Hacían toda clase de cosas, cosas terribles que en cualquier otro colegio habrían llamado la

atención y se les habría puesto fin de inmediato; pero no sucedía así en este colegio. Y aun

si así fuera, no se expulsaba o castigaba a los culpables. El Director decía que se trataba de

casos psicológicos sumamente interesantes, los hacía acudir a su oficina y conversaba con

ellos durante horas. Y si tú sabes cómo hablarle a un Director, al final terminarás siendo su

favorito.

Por eso Jill Pole lloraba en aquel nublado día otoñal en medio del húmedo sendero

situado entre la parte trasera del gimnasio y los arbustos del jardín. Y todavía estaba

llorando cuando un niño dobló la esquina del gimnasio. Venía silbando y con las manos en

los bolsillos y por poco tropieza con ella.

—¿No puedes mirar por donde caminas? —dijo Jill Pole.

—Está bien —dijo el niño—, no tienes para qué ponerte...

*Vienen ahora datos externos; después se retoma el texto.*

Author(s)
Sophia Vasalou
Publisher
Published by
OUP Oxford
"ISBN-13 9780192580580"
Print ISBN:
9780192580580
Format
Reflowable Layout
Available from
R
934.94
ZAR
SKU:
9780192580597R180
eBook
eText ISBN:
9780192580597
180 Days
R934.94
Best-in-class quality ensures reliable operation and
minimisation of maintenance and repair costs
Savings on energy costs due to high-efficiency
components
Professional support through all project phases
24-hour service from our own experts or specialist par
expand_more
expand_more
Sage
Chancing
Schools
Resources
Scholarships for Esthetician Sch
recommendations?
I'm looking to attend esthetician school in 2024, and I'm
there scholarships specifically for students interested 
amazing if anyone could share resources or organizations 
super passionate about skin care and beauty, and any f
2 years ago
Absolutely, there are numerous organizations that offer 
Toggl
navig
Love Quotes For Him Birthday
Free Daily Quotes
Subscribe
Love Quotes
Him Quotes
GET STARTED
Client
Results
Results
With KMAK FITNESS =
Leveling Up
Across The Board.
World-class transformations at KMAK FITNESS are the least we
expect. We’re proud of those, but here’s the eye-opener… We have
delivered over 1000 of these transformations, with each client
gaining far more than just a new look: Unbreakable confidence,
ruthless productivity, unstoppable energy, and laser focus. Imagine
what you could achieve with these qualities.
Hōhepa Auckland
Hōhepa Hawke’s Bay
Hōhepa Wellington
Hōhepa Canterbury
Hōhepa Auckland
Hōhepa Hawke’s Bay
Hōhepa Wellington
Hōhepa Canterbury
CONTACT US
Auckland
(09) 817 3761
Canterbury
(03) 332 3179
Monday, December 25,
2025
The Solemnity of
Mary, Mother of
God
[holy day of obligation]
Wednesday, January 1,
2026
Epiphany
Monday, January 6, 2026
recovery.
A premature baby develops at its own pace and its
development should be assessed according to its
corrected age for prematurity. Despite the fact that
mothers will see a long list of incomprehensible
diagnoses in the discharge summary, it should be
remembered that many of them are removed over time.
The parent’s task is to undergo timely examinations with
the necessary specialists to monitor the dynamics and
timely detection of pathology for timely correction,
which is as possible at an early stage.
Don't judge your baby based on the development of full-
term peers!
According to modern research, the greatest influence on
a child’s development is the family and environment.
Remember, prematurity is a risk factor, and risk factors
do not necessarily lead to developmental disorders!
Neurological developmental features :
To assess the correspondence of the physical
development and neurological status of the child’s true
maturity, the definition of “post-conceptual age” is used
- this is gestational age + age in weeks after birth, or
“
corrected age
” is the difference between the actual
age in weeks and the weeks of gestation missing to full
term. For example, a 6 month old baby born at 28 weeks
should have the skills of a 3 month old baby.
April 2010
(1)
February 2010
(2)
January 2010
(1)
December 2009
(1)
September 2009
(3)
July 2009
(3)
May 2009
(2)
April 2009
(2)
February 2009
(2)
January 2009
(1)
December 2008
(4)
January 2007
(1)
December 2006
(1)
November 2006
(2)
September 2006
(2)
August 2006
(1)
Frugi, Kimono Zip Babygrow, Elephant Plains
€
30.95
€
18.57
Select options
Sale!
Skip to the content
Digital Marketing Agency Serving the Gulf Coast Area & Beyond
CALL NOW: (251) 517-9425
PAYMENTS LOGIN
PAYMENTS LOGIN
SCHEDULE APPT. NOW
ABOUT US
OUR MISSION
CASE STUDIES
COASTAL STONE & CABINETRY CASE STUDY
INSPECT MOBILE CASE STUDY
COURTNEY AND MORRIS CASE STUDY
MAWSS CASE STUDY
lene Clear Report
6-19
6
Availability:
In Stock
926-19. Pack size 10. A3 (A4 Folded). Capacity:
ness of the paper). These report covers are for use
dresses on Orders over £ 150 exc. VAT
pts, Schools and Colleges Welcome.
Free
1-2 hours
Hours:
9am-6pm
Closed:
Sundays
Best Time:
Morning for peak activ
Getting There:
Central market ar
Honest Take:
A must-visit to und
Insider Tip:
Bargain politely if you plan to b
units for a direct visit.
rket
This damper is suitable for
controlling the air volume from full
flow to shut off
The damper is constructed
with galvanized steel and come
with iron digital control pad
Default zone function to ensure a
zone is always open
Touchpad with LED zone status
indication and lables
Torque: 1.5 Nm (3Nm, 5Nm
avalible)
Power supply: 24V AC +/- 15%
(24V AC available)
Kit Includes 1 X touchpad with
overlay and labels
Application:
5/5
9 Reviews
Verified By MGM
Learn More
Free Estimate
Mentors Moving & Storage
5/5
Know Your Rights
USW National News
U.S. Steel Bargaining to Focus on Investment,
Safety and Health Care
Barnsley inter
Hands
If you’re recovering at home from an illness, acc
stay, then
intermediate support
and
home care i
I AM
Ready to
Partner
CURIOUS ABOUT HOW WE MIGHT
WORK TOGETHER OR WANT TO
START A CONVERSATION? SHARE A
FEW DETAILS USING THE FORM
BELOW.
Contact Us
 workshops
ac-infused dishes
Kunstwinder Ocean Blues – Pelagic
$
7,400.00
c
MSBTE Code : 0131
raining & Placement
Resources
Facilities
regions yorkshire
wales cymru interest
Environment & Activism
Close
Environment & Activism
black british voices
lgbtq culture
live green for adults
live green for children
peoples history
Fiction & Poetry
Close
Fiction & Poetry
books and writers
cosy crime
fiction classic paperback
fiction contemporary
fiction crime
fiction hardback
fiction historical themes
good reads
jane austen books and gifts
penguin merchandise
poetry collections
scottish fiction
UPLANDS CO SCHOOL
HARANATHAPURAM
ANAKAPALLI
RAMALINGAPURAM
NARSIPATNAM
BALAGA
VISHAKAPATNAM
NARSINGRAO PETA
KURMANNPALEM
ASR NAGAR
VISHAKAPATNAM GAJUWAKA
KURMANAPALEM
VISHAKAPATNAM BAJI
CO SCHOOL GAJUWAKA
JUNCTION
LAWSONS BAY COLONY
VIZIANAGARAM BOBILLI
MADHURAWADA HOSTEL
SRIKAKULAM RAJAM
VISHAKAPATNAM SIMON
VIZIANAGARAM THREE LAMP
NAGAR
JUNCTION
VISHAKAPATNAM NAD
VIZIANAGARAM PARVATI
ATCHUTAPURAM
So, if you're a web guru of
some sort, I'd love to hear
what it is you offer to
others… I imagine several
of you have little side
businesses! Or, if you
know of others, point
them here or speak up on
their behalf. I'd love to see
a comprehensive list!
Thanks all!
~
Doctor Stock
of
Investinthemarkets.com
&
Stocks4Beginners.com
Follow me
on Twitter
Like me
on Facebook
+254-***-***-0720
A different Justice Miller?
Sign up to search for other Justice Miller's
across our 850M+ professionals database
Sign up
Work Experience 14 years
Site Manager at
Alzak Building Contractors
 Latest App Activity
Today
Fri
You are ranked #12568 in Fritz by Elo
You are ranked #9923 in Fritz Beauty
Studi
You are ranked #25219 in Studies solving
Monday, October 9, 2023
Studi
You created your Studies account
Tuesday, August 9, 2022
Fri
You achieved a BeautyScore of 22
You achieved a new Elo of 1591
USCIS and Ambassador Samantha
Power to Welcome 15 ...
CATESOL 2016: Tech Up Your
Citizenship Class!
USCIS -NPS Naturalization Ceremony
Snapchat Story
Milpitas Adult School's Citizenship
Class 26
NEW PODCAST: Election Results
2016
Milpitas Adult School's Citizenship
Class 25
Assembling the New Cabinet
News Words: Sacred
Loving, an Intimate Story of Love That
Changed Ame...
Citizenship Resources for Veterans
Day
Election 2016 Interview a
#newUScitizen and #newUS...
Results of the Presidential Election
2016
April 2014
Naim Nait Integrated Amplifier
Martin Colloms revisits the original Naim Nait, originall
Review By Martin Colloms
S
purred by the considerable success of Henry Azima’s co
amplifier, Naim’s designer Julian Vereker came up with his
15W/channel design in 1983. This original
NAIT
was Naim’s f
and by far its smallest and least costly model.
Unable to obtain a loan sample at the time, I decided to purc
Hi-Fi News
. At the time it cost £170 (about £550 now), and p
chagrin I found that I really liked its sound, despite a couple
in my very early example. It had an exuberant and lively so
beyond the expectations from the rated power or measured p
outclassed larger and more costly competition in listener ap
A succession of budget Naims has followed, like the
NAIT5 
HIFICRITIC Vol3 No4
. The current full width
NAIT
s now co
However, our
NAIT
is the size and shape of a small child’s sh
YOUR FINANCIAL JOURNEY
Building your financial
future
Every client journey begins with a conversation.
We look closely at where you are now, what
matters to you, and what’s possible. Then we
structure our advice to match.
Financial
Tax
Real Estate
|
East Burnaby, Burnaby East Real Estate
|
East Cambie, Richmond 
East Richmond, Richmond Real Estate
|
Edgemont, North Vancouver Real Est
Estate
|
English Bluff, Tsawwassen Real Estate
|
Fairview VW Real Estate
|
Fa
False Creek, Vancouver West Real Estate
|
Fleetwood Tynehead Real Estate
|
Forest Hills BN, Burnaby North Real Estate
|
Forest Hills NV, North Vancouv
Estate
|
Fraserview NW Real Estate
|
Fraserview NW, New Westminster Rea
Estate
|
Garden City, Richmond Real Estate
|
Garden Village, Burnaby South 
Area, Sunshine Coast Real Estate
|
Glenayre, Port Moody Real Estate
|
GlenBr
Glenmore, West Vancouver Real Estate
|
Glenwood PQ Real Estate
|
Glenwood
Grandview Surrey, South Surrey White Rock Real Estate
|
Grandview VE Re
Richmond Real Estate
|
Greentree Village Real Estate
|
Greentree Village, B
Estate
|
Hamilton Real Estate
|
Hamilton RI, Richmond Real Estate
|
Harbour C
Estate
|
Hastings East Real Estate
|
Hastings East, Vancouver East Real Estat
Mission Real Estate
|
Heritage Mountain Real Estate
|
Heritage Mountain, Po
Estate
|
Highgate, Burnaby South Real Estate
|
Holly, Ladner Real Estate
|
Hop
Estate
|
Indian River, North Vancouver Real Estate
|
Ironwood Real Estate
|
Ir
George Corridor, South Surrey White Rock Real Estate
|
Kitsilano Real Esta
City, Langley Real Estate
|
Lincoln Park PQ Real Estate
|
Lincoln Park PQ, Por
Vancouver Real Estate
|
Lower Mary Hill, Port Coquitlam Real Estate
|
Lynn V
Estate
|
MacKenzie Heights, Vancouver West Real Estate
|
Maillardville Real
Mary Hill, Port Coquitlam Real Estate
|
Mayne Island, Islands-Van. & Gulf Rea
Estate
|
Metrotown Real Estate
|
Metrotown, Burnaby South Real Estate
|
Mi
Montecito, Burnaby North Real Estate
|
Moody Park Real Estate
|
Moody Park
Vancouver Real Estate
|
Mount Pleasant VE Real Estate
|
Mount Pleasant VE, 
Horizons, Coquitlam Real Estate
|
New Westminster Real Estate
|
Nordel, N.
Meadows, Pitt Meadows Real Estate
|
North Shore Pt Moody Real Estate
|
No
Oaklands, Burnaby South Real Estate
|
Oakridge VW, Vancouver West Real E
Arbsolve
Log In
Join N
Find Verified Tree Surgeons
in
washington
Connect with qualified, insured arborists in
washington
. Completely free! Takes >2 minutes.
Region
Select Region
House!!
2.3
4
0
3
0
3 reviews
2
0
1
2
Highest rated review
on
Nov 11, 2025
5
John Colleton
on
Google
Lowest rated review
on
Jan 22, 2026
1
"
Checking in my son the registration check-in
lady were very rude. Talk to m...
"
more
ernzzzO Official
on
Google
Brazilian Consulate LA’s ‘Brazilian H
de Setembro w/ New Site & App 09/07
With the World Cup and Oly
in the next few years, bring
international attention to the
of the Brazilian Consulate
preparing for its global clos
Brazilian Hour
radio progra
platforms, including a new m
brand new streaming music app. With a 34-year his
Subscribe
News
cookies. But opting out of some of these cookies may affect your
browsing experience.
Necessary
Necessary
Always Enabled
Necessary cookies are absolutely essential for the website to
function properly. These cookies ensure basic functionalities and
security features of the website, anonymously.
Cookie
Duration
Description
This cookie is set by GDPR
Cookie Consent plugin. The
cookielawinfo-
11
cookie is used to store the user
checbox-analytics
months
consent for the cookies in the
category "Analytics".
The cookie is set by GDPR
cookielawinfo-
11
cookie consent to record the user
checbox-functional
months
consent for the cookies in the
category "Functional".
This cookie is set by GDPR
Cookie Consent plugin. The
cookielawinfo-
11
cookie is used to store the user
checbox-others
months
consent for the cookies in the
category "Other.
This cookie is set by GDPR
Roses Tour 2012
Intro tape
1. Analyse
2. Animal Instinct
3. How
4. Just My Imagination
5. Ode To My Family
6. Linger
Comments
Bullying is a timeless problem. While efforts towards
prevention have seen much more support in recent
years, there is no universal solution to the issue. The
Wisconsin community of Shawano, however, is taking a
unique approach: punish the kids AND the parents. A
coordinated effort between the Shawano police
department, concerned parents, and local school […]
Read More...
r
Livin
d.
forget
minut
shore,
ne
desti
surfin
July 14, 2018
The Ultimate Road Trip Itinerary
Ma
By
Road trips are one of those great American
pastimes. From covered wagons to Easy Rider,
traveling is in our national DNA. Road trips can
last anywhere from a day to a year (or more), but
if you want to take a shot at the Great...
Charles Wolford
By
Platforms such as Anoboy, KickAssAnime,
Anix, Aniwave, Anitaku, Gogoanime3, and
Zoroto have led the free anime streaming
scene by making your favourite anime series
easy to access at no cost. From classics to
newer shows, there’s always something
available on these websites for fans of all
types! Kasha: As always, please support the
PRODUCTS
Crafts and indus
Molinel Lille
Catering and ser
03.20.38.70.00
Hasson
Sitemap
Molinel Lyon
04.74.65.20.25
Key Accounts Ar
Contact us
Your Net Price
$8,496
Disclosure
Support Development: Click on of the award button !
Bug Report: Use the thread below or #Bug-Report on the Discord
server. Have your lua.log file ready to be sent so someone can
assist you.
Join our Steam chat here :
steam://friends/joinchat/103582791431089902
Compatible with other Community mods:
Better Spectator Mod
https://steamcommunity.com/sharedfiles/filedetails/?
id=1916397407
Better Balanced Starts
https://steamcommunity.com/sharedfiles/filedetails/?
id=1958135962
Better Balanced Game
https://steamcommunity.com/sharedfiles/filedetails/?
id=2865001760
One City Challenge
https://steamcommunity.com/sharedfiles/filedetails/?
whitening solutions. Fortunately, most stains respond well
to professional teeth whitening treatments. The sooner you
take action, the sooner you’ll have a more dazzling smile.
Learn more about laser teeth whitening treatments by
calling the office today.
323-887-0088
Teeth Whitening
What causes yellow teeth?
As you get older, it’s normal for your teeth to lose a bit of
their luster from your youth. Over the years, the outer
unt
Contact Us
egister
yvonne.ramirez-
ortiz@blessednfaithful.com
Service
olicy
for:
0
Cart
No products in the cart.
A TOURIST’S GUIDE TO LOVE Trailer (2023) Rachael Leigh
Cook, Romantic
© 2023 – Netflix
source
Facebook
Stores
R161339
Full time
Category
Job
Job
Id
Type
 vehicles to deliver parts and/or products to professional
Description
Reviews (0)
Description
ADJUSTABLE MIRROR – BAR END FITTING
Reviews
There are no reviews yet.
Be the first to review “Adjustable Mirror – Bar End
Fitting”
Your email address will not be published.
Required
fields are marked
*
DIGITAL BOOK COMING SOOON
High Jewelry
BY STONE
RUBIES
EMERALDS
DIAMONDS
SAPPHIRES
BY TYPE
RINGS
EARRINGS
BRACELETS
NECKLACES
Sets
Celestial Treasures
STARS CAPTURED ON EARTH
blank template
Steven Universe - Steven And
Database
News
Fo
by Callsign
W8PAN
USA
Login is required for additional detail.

Y entonces se dio cuenta de que estaba llorando.

—¿Qué te pasa, Pole?

Jill sólo consiguió hacer una mueca; esa clase de muecas que haces cuando tratas de

decir algo pero te das cuenta de que si hablas vas a empezar a llorar de nuevo.

—Debe ser por culpa de ellos, supongo, como de costumbre —dijo con dureza el

niño, hundiendo más aún sus manos en los bolsillos.

Jill asintió. No tenía necesidad de añadir nada más, aunque hubiese podido hacerlo.

Ambos sabían.

—Pero mira —dijo el niño—, es el colmo que todos nosotros...

Su intención era buena, pero habló como quien va a decir un discurso. A Jill le dio

mucha rabia (lo que es muy comprensible que te suceda cuando te han interrumpido en

pleno llanto).

—Oh, ándate y no te metas en lo que no te importa —dijo—. Nadie te ha pedido que

vengas a entrometerte en mis cosas, ¿no es verdad? Y no eres el más indicado para ponerte

a decirnos lo que tenemos que hacer, ¿no es cierto? Supongo que pensarás que deberíamos

pasar el día haciéndoles la pata y desviviéndonos por ellos, como tú.